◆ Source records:
= = = = = = =
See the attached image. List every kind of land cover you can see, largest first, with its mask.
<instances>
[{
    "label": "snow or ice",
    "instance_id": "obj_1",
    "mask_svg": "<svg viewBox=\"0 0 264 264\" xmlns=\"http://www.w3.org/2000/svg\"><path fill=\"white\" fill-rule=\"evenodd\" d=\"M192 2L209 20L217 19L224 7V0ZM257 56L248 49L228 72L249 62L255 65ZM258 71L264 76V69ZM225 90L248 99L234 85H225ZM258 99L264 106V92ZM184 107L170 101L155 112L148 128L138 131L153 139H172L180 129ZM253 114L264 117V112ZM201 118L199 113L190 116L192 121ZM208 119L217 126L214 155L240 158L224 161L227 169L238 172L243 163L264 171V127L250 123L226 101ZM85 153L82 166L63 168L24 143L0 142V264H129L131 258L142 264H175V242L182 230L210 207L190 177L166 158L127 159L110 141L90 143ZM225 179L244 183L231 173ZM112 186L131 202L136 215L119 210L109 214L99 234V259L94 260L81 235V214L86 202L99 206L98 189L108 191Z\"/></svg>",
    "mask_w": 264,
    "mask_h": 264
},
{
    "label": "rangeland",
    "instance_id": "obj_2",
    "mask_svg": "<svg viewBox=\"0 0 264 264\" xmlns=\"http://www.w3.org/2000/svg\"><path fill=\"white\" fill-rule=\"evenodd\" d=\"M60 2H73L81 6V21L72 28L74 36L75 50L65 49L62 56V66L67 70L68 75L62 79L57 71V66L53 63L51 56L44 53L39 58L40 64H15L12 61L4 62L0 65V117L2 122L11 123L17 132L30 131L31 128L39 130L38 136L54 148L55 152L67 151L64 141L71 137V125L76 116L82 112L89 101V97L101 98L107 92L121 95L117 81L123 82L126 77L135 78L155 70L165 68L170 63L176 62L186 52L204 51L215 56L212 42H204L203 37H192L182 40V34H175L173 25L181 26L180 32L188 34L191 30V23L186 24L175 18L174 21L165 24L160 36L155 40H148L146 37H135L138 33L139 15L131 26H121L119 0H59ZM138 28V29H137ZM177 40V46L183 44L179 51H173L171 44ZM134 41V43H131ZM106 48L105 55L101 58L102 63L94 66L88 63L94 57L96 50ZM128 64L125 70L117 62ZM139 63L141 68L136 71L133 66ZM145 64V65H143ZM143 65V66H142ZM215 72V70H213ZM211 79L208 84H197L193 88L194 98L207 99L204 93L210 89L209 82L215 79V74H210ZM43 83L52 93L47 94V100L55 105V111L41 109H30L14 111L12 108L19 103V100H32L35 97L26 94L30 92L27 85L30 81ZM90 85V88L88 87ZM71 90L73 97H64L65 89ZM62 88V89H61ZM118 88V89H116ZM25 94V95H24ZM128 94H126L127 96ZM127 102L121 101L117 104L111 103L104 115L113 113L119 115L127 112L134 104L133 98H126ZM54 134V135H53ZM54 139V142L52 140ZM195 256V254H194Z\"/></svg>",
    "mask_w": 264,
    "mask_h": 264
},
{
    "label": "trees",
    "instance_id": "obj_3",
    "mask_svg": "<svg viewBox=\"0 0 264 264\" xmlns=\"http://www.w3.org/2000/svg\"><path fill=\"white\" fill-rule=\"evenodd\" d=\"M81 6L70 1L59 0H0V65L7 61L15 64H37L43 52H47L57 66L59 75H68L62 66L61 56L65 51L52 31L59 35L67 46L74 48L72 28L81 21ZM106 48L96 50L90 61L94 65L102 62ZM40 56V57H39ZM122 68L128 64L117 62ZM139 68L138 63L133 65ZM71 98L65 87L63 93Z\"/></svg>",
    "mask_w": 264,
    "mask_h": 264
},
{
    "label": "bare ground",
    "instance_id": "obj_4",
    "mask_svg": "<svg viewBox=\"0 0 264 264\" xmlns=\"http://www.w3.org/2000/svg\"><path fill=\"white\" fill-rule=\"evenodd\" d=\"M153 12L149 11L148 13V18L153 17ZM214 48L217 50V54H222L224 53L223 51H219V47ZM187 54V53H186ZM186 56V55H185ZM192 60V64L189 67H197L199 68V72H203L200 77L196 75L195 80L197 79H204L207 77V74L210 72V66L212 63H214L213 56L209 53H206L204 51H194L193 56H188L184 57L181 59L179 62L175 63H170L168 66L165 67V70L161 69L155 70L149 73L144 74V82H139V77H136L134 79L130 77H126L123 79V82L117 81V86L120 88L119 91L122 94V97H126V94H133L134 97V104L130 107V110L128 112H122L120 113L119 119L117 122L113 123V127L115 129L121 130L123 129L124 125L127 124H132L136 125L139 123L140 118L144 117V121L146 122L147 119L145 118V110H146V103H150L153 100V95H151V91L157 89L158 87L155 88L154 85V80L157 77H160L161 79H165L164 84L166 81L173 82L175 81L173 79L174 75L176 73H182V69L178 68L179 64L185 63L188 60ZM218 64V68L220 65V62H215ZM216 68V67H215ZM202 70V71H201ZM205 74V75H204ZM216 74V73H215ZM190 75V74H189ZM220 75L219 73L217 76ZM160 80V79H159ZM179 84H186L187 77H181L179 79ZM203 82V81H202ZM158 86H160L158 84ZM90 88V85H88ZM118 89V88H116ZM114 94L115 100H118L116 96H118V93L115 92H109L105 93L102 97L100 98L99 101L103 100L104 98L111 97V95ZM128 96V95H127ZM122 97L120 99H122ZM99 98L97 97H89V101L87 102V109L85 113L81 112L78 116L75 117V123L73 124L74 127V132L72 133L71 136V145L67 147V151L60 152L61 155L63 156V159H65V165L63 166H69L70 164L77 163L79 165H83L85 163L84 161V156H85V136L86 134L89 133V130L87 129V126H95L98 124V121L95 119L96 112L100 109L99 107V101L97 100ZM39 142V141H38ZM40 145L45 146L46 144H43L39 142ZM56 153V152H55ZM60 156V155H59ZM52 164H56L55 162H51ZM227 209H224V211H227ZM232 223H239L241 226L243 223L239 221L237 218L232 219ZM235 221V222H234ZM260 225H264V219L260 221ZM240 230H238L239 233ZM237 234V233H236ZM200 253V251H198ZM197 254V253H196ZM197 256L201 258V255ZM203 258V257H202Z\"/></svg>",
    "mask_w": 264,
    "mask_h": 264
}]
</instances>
= = = = = = =
◆ Direction: Print the entries exactly. Include every one.

◆ Task result:
See the attached image. List every kind of land cover you can see, largest first, with its mask.
<instances>
[{
    "label": "snow or ice",
    "instance_id": "obj_1",
    "mask_svg": "<svg viewBox=\"0 0 264 264\" xmlns=\"http://www.w3.org/2000/svg\"><path fill=\"white\" fill-rule=\"evenodd\" d=\"M192 2L209 20L217 19L224 7V0ZM257 56L248 49L228 72L249 62L255 65ZM258 71L264 76V69ZM225 90L248 99L234 85H225ZM258 99L264 106V92ZM184 107L170 101L155 112L148 128L138 131L153 139H172L180 129ZM253 114L264 117V112ZM201 118L199 113L190 116L192 121ZM208 119L217 126L214 155L240 158L224 161L227 169L238 172L243 163L264 171V127L250 123L226 101ZM85 153L82 166L63 168L24 143L0 142V264H129L131 258L142 264H175V242L182 230L210 207L190 177L166 158L127 159L110 141L90 143ZM225 179L244 183L231 173ZM112 186L131 202L136 215L119 210L109 214L99 234V259L94 260L81 235V214L86 202L99 206L98 189L108 191Z\"/></svg>",
    "mask_w": 264,
    "mask_h": 264
},
{
    "label": "rangeland",
    "instance_id": "obj_2",
    "mask_svg": "<svg viewBox=\"0 0 264 264\" xmlns=\"http://www.w3.org/2000/svg\"><path fill=\"white\" fill-rule=\"evenodd\" d=\"M60 2H73L81 6V21L72 28L74 36L75 50L65 49L62 56V66L67 70L68 75L62 79L57 71V66L53 63L51 56L44 53L39 58L40 64H15L12 61L4 62L0 65V117L2 122L11 123L17 132L30 131L31 128L39 130L38 136L54 148L55 152L67 151L64 141L71 137V125L76 116L82 112L89 101V97L101 98L107 92L121 95L117 81L123 82L126 77L135 78L155 70L165 68L170 63L176 62L186 52L204 51L215 56L212 42H204L203 37H192L182 40V34H175L173 25L181 26L180 32L188 34L191 30V23L186 24L175 18L174 21L165 24L160 36L155 40H148L146 37H135L138 33L139 15L131 26H121L119 0H59ZM138 28V29H137ZM177 40V46L183 44L179 51H173L171 44ZM134 41V43H131ZM106 48L105 55L101 58L102 63L94 66L88 63L94 57L96 50ZM128 64L125 70L117 62ZM139 63L141 68L136 71L133 66ZM145 64V65H143ZM143 65V66H142ZM215 72V70H213ZM211 79L208 84H197L193 88L194 98L207 99L204 93L210 89L209 82L215 79V74H210ZM43 83L52 93L47 94V100L55 105V111L41 109H30L14 111L12 108L19 103V100H32L35 97L26 94L30 92L27 85L30 81ZM90 85V88L88 87ZM71 90L73 97H64L65 89ZM62 88V89H61ZM118 88V89H116ZM25 94V95H24ZM128 94H126L127 96ZM127 102L121 101L117 104L111 103L104 115L113 113L119 115L127 112L134 104L133 98H126ZM54 134V135H53ZM54 139V142L52 140ZM195 256V254H194Z\"/></svg>",
    "mask_w": 264,
    "mask_h": 264
},
{
    "label": "trees",
    "instance_id": "obj_3",
    "mask_svg": "<svg viewBox=\"0 0 264 264\" xmlns=\"http://www.w3.org/2000/svg\"><path fill=\"white\" fill-rule=\"evenodd\" d=\"M81 6L70 1L59 0H0V65L7 61L15 64H37L43 52H47L57 66L59 75H68L62 66L61 56L65 51L52 31L59 35L67 46L74 48L72 28L81 21ZM106 48L96 50L90 61L94 65L102 62ZM40 56V57H39ZM122 68L128 64L117 62ZM139 68L138 63L133 65ZM71 98L65 87L63 93Z\"/></svg>",
    "mask_w": 264,
    "mask_h": 264
},
{
    "label": "bare ground",
    "instance_id": "obj_4",
    "mask_svg": "<svg viewBox=\"0 0 264 264\" xmlns=\"http://www.w3.org/2000/svg\"><path fill=\"white\" fill-rule=\"evenodd\" d=\"M153 12L149 11L148 13V18L153 17ZM214 48L217 50V54H222L224 53L223 51H219V47ZM187 54V53H186ZM186 56V55H185ZM192 60V64L189 67H197L199 68V72H203L200 77L196 75L195 80L197 79H204L207 77V74L210 72V66L212 63H214L213 56L209 53H206L204 51H194L193 56H188L184 57L181 59L179 62L175 63H170L168 66L165 67V70L161 69L155 70L149 73L144 74V82H139V77H136L134 79L130 77H126L123 79V82L117 81V86L120 88L119 91L122 94V97H126V94H133L134 97V104L130 107V110L128 112H122L120 113L119 119L117 122L113 123V127L115 129L121 130L123 129L124 125L127 124H132L136 125L139 123L140 118L144 117V121L146 122L147 119L145 118V110H146V103H150L153 100V95H151V91L157 89L158 87L155 88L154 85V80L157 77H160L161 79H165L164 84L166 81L173 82L175 81L173 79L174 75L176 73H182V69L178 68L179 64L185 63L188 60ZM218 64V68L220 65V62H215ZM216 68V67H215ZM202 70V71H201ZM205 74V75H204ZM216 74V73H215ZM190 75V74H189ZM220 75L219 73L217 76ZM160 80V79H159ZM179 84H186L187 77H181L179 79ZM203 82V81H202ZM158 86H160L158 84ZM90 88V85H88ZM118 89V88H116ZM114 94L115 100H118L116 96H118V93L115 92H109L105 93L102 97L100 98L99 101L103 100L104 98L111 97V95ZM128 96V95H127ZM122 97L120 99H122ZM99 98L97 97H89V101L87 102V109L85 113L81 112L78 116L75 117V123L73 124L74 127V132L72 133L71 136V145L67 147V151L60 152L61 155L63 156V159H65V165L63 166H69L70 164L77 163L79 165H83L85 163L84 161V156H85V136L86 134L89 133V130L87 129V126H95L98 124V121L95 119L96 112L100 109L99 107V101L97 100ZM39 142V141H38ZM40 145L45 146L46 144H43L39 142ZM56 153V152H55ZM60 156V155H59ZM52 164H56L55 162H51ZM227 209H224V211H227ZM232 223H239L241 226L243 223L239 221L237 218L232 219ZM235 221V222H234ZM260 225H264V219L260 221ZM240 230H238L239 233ZM237 234V233H236ZM200 253V251H198ZM197 254V253H196ZM197 256L201 258V255ZM203 258V257H202Z\"/></svg>",
    "mask_w": 264,
    "mask_h": 264
}]
</instances>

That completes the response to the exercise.